Neck in that photo was built twisted like that on purpose. Luthier named Burrell does 'em like that. He might even have a patent on it.

Of course on an old neck, there's probably uneven frets from wear and other dips and rises in the fretboard that can make it play like crap.
 

fieldsroyal

Member
Messages
2,082
wow now that's a twist!!! Mine twists in same way but a bit less noticeable - I'm going to try to put some photos of the 68 up tonight.
 

guitarman_1

Gold Supporting Member
Messages
1,812
Ive had a few Gibsons with a neck twist. Sadly its not an inexpensive fix.
You will need a re-neck, or best case the board planned to compensate for the twist, and that is not the best way, but its the least intrusive repair.
 

Dana Olsen

Platinum Supporting Member
Messages
7,939
Ive had a few Gibsons with a neck twist. Sadly its not an inexpensive fix.
You will need a re-neck, or best case the board planned to compensate for the twist, and that is not the best way, but its the least intrusive repair.
Or depending on how extreme the twist is, you can pull the frets and sand the offensive part down (GRIN - I like that - the offensive part) and then refret and relevel.

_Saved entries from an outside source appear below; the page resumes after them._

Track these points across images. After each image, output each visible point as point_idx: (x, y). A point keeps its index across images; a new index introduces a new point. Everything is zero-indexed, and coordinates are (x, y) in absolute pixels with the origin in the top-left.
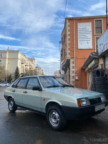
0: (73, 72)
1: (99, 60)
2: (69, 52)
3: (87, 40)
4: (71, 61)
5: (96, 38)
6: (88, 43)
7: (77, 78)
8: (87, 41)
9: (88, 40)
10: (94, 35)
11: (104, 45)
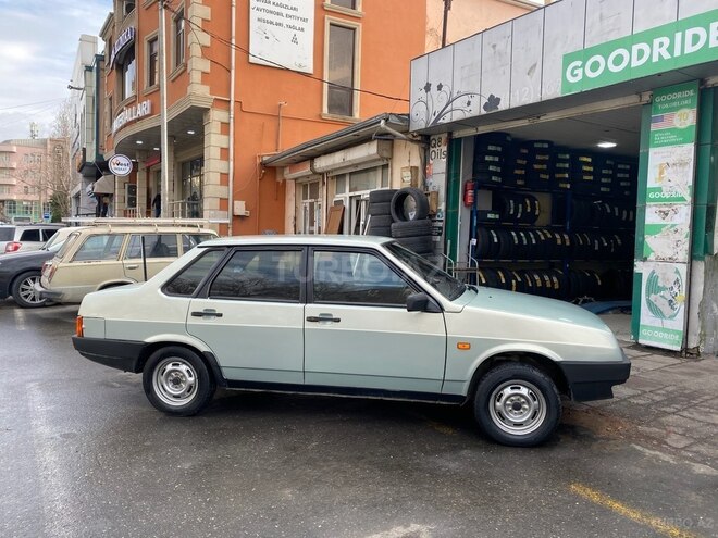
0: (224, 176)
1: (392, 147)
2: (206, 66)
3: (291, 22)
4: (216, 116)
5: (331, 24)
6: (295, 40)
7: (240, 208)
8: (294, 28)
9: (299, 24)
10: (323, 7)
11: (455, 95)
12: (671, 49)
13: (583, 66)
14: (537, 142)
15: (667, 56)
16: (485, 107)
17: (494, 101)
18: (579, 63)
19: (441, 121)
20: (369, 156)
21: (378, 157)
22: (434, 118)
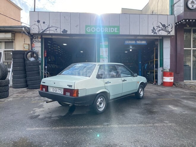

It's a big job no matter how you approach it, but if the twist isn't too extreme and the fretboard's not too thin, sanding can go a long way toward correcting the problem. Then when you level the frets, you take the twist into consideration and take a little more fret off from the troubled area.

All this, of course, is dependent on how twisted the neck is. Obviously the greater the twist, the more likely it is you'll have to reneck.

Hope this helps, Dana O.

PS - I have an old Esquire with this problem, but a pretty mild version. I gig it every week, it's just annoying on the first 3 frets on the top strings.